Now, instead of using the sales force to pour over hundreds or thousands of entries in a company database (such as Dun and Bradstreet) looking for likely candidates, a company can reach to social media users who’ve shown some interest in the types of products the company sells or who work in certain industries, this works especially well on LinkedIn where conversations are more business-oriented and groups exist that focus on specific topics.
Positioning involves not only stressing particular elements from among a benefits list but segmenting consumers (in this case businesses) who share certain priorities, then changing the message to conform to their priorities.
Because social media marketing can selectively reach certain groups of users, a capability that is often muted in traditional media, it’s perfect for developing a positioning that resonates with a specific target audience.
Ultimately, customers don’t buy from companies, they buy from people.
Using social interactions is a way to build trust between buyers and sellers, which is critical for making the sale. Communication across social platforms also helps erase misunderstandings, provides support, and acts to bind the buyer and seller more closely.
Social media is such a powerful tool for lead nurturing that CRM (customer relationship marketing) software, such as Salesforce, embed social media into their programs. Hence, as part of other information available about a prospect, the software contains live links to the prospect’s social platforms. A salesperson can view the prospect’s profile to learn more about them, build a relationship through shared interests, and learn about important elements in the prospect’s life, such as marriage or the birth of a child.

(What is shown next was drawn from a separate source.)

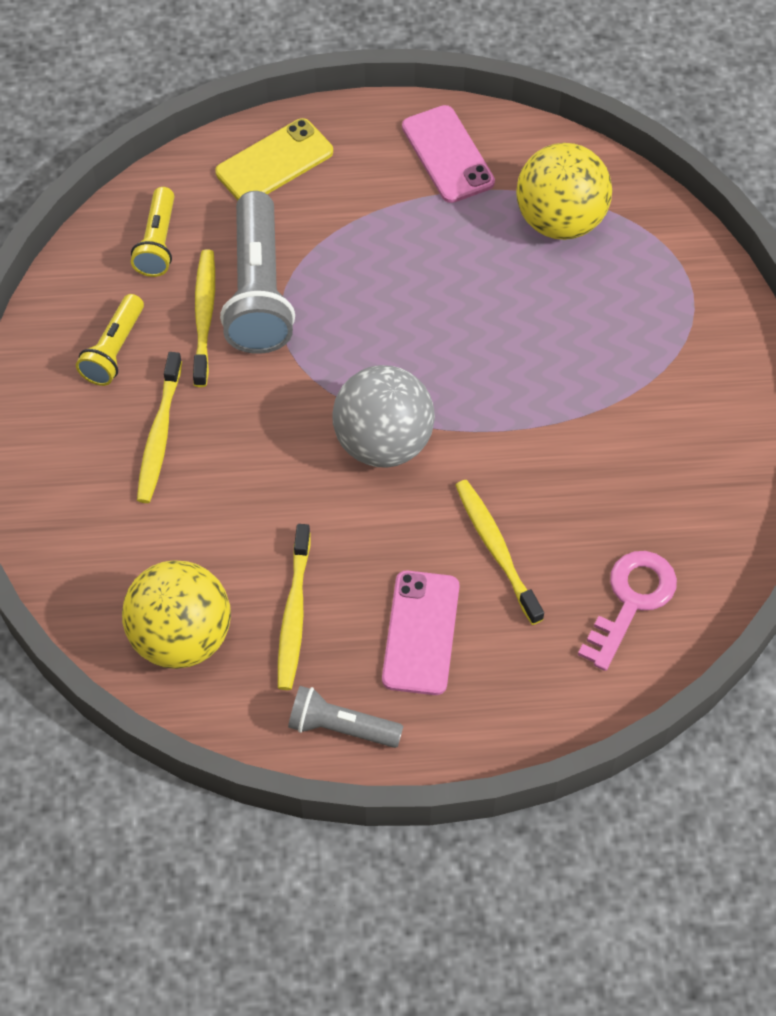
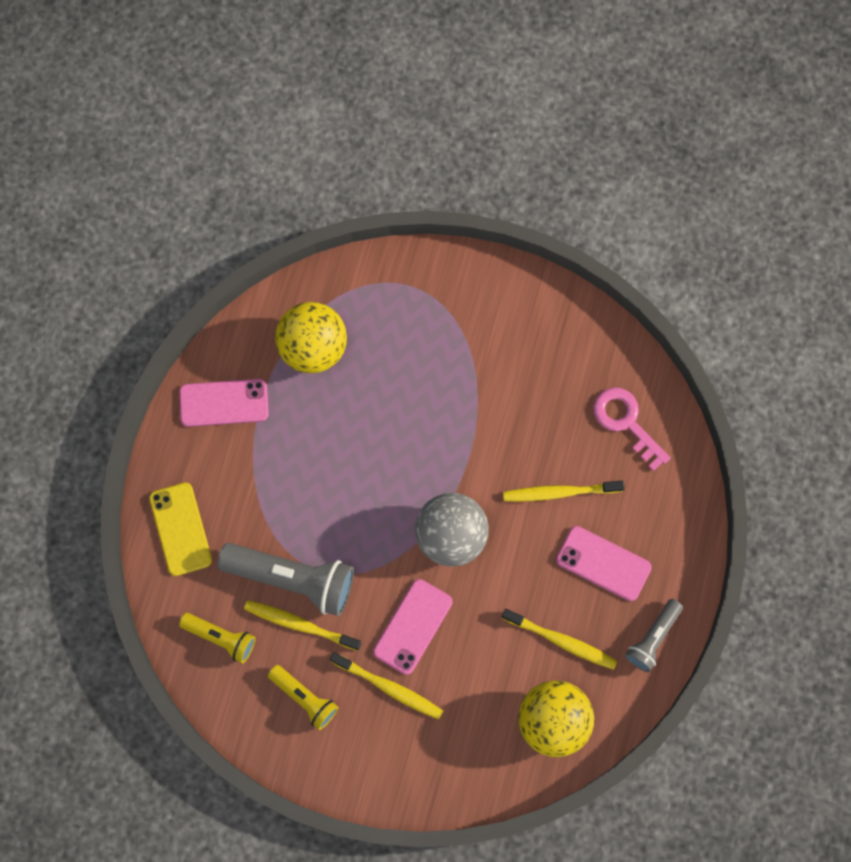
camera: 70 degrees left, 15 degrees up
none -> pink phone [373,579,452,675]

B2B Social Media Marketing – Differences
Looking at this great infographic [following this post] from Marketo suggests some major differences in successful B2B social media marketing strategy.
1. Importance of your blog
I’m a huge believer in a blog as the cornerstone of your social media marketing strategy for almost any business, but, in B2B social media marketing, a blog is even more important. That’s because a blog gives you a platform for building your brand and creating your online reputation, which are necessary to sell more sophisticated B2B buyers.

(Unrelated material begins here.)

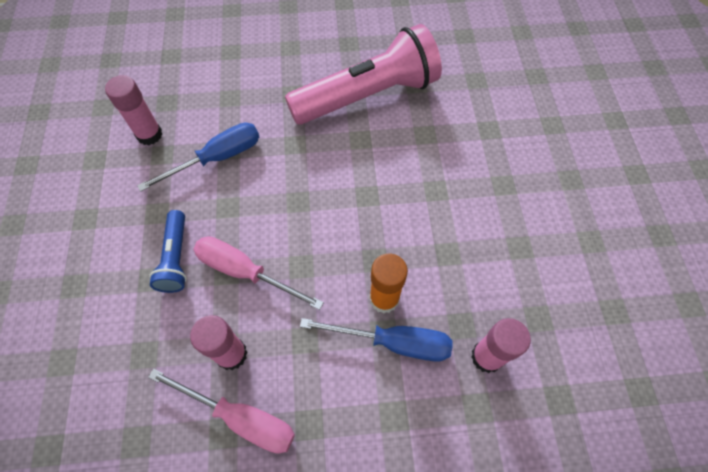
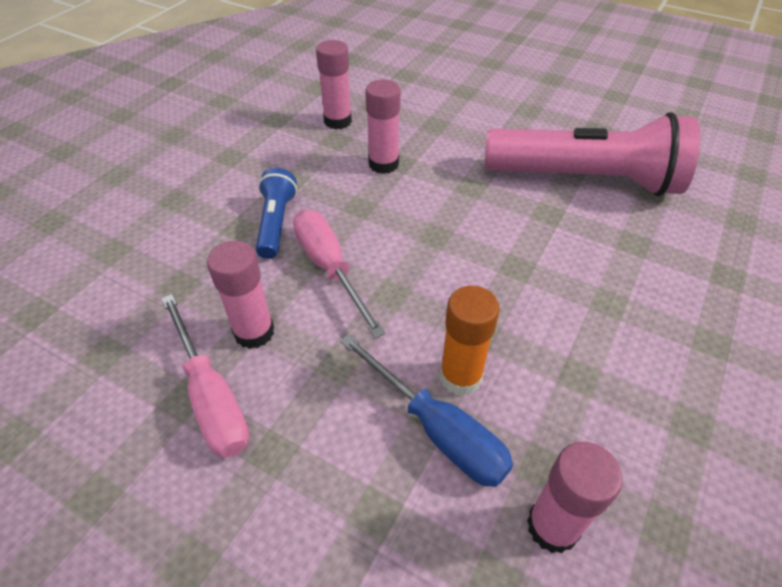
camera: 35 degrees right, 15 degrees down
blue screwdriver [137,123,259,192] -> pink glue stick [365,79,401,174]
blue flashlight [149,210,187,293] -> blue flashlight turned 150 degrees clockwise [256,168,297,259]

While Facebook and Twitter dominate in B2C marketing, LinkedIn holds a big share of marketing mind share in B2B social media marketing. And, Google+ is breaking into the B2B social media marketing world since they introduced business pages. Pinterest, Slideshare, and local review sites such as Google Local and Foursquare are also important in the B2B social media marketing scene.
3. CRM integration
Because B2B social media marketing efforts are often driven by a search for leads rather than online sales, integrating your B2B social media marketing efforts with CRM software such as Salesforce.com is an important consideration.